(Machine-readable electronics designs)
# # # #

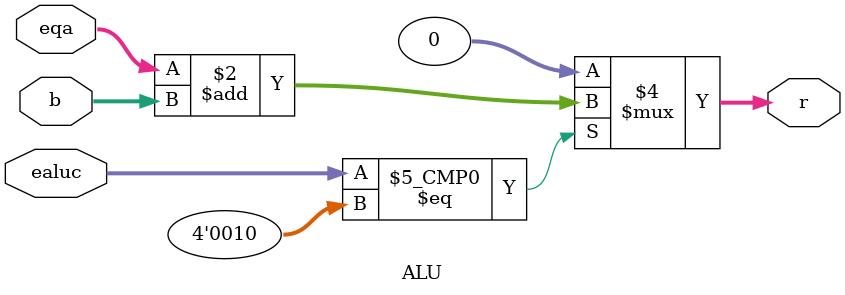
<source format=v>
`timescale 1ns / 1ps

module ALU(
    input [31:0] eqa,
    input [31:0] b,
    input [3:0] ealuc,
    output reg [31:0] r
    );
    always@(eqa, b, ealuc) begin
       case(ealuc)
            4'b0010: begin
                 r = eqa + b;
            end
            default: begin          
                 r = 0;
            end
        endcase
    end
endmodule

</source>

# # # #

§ **THE TASK**
Images are to be omitted; repeat the remaining data above exactly.

§ **EXERCISE ANSWER**
<source format=v>
`timescale 1ns / 1ps

module ALU(
    input [31:0] eqa,
    input [31:0] b,
    input [3:0] ealuc,
    output reg [31:0] r
    );
    always@(eqa, b, ealuc) begin
       case(ealuc)
            4'b0010: begin
                 r = eqa + b;
            end
            default: begin          
                 r = 0;
            end
        endcase
    end
endmodule

</source>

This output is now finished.